§ À faire
1. Selon le texte sur Agobard, de quelle région venait-il avant d'être à Lyon ?
2. Recopiez un passage du texte sur Agobard : partez des mots « Nous ne savons » et arrêtez-vous après « là qu'une hypothèse. ».

§ Extrait du texte
_ _ _ _
Agobard, archevèque éclairé... et controversé

Qui était Agobard?

Nous ne savons pas à quoi ressemblait Agobard, pas plus d'ailleurs que pour les principaux personnages de ce temps là, Charlemagne mis à part. Nous n'avons aucune description physique d'Agobard, et les illustrations qu'on en a fait sont de pure fantaisie.
On est un peu mieux renseigné sur sa vie.
On sait qu'avant d'être à Lyon, Agobard venait de Septimanie, c'est à dire du Languedoc, où il avait gardé des attaches. Par contre, si on s'accorde à le faire naitre vers 779, on ignore son lieu de naissance. Certains le font naitre en Espagne, d'où il serait venu à l'age de trois ans avec ses parents, qui auraient été des "hispanis", c'est à dire des chrétiens ayant quitté l'Espagne pour fuir la domination musulmane. Mais, en dépit de l'autorité des sources qui l'affirment, ce n'est là qu'une hypothèse.
_ _ _ _
§ Données fournies
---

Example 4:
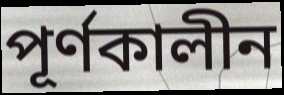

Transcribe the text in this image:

পূৰ্ণকালীন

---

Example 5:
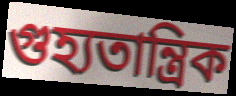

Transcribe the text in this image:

গুহ্যতান্ত্ৰিক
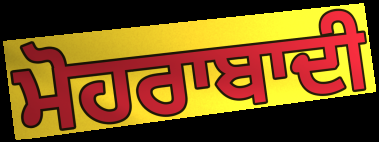
ਮੋਹਰਾਬਾਦੀ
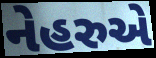
નેહરુએ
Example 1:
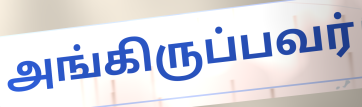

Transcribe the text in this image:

அங்கிருப்பவர்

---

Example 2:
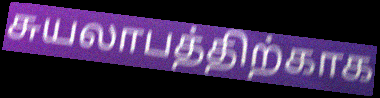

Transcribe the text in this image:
_ _ _ _
§ Corrigé des exercices
1. De Septimanie, c'est-à-dire du Languedoc.

2.
Nous ne savons pas à quoi ressemblait Agobard, pas plus d'ailleurs que pour les principaux personnages de ce temps là, Charlemagne mis à part. Nous n'avons aucune description physique d'Agobard, et les illustrations qu'on en a fait sont de pure fantaisie.
On est un peu mieux renseigné sur sa vie.
On sait qu'avant d'être à Lyon, Agobard venait de Septimanie, c'est à dire du Languedoc, où il avait gardé des attaches. Par contre, si on s'accorde à le faire naitre vers 779, on ignore son lieu de naissance. Certains le font naitre en Espagne, d'où il serait venu à l'age de trois ans avec ses parents, qui auraient été des "hispanis", c'est à dire des chrétiens ayant quitté l'Espagne pour fuir la domination musulmane. Mais, en dépit de l'autorité des sources qui l'affirment, ce n'est là qu'une hypothèse.